Multi-Arch Build with GitHub Workflows

Our platform has background jobs that runs across a mix of architectures — AMD64 for traditional cloud instances and ARM64 for AWS Graviton-based nodes. Rather than maintaining separate pipelines or Dockerfiles per architecture, we built a single GitHub Actions workflow that automatically builds, pushes, and merges multi-platform Docker images into one unified manifest.

When you push a Docker image tagged my-image:latest, that image is built for one specific CPU architecture. If your AMD64-built image lands on an ARM64 node (like a Graviton EC2 or an Apple Silicon), it either fails to run or runs through emulation — which is slow and unreliable in production.

The clean solution is a multi-arch manifest — a single image tag that points to the right architecture-specific image depending on where it’s being pulled.

Our Setup at a Glance

jobs/
├── job-a/
│   └── Dockerfile
├── job-b/
│   └── Dockerfile
└── job-c/
    └── Dockerfile

We have multiple jobs, each with its own Dockerfile under the jobs/ directory. The pipeline:

  1. Discovers all jobs dynamically
  2. Builds each job for both amd64 and arm64 in parallel — on native runners
  3. Pushes arch-specific tags to AWS ECR
  4. Merges them into a single multi-platform manifest

Dynamically Discover Jobs

Instead of hardcoding job names, we auto-discover any directory under jobs/ that contains a Dockerfile:

- id: set-matrix
  run: |
    JOBS=$(find jobs -mindepth 1 -maxdepth 1 -type d \
      -exec test -e "{}/Dockerfile" ';' -print \
      | jq -R -s -c 'split("\n")[:-1]')
    echo "matrix=$JOBS" >> $GITHUB_OUTPUT

This outputs a JSON array like ["jobs/job-a", "jobs/job-b"] which feeds directly into the build matrix. Adding a new job is as simple as creating a new folder — no pipeline changes needed.

Step 3: Build on Native Runners — Not Emulation

This is the most important architectural decision. Many guides use QEMU emulation to build ARM images on AMD64 runners. It works, but it’s significantly slower — sometimes 5–10x — for compute-heavy builds.

Instead, we use native runners for each architecture:

matrix:
  config:
    - platform: linux/amd64
      runner: ubuntu-latest       # Standard GitHub AMD64 runner
      arch: amd64
    - platform: linux/arm64
      runner: ubuntu-24.04-arm    # GitHub's native ARM64 runner
      arch: arm64

Each job in the matrix runs on hardware that matches its target platform. The build is fast, native, and deterministic.

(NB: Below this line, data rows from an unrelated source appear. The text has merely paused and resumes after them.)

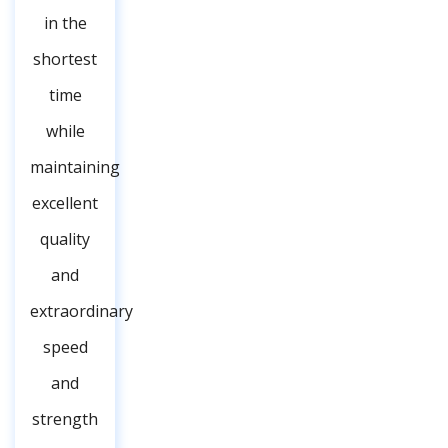
in the
shortest
time
while
maintaining
excellent
quality
and
extraordinary
speed
and
strength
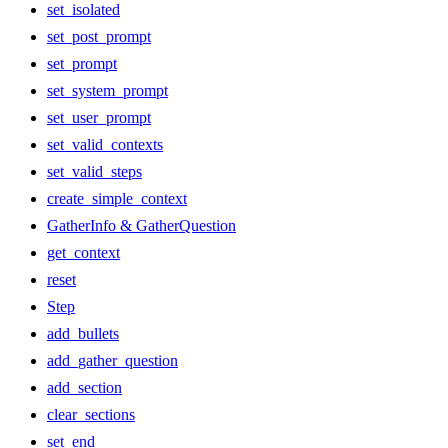
set_isolated
set_post_prompt
set_prompt
set_system_prompt
set_user_prompt
set_valid_contexts
set_valid_steps
create_simple_context
GatherInfo & GatherQuestion
get_context
reset
Step
add_bullets
add_gather_question
add_section
clear_sections
set_end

The build step pushes arch-specific tags:

docker buildx build \
  --platform linux/arm64 \
  -t <ecr>/<job>:<tag>-arm64 \
  --push \
  -f jobs/job-a/Dockerfile \
  .

This results in two images per job per tag:

  • <ecr>/jobs/job-a:abc1234-amd64
  • <ecr>/jobs/job-a:abc1234-arm64

Merge into a Single Multi-Platform Manifest

Once both arch builds are pushed, we merge them into a single tag using docker buildx imagetools:

docker buildx imagetools create \
  -t ${ECR_PREFIX}/${job}:${IMAGE_TAG} \
  ${ECR_PREFIX}/${job}:${IMAGE_TAG}-amd64 \
  ${ECR_PREFIX}/${job}:${IMAGE_TAG}-arm64

Now when Kubernetes (or any container runtime) pulls <ecr>/jobs/job-a:abc1234, Docker automatically selects the right image for the node’s architecture. No manual intervention. No separate tags in your Helm charts or manifests.

The Full Pipeline Flow

Push to master / tag
        │
        ▼
┌─────────────────┐
│  Discover Jobs  │  → finds all Dockerfiles dynamically
└────────┬────────┘
         │
         ▼
┌─────────────────┐
│  Setup Config   │  → resolves ECR target, image tag, IAM role
└────────┬────────┘
         │
         ▼
┌──────────────────────────────────────────┐
│           Build Matrix (parallel)         │
│                                          │
│  job-a / amd64   job-a / arm64           │
│  job-b / amd64   job-b / arm64      ...  │
│                                          │
│  (native runners — no emulation)         │
└──────────────────────┬───────────────────┘
                       │
                       ▼
┌──────────────────────────────────────────┐
│         Merge Manifests (per job)         │
│                                          │
│  amd64 image + arm64 image               │
│         → single multi-arch tag          │
└──────────────────────────────────────────┘

Multi-arch builds don’t have to be complicated. With GitHub’s native ARM runners and docker buildx imagetools, you get fast, clean, production-grade images for both AMD64 and ARM64 — with a single tag your infrastructure can rely on.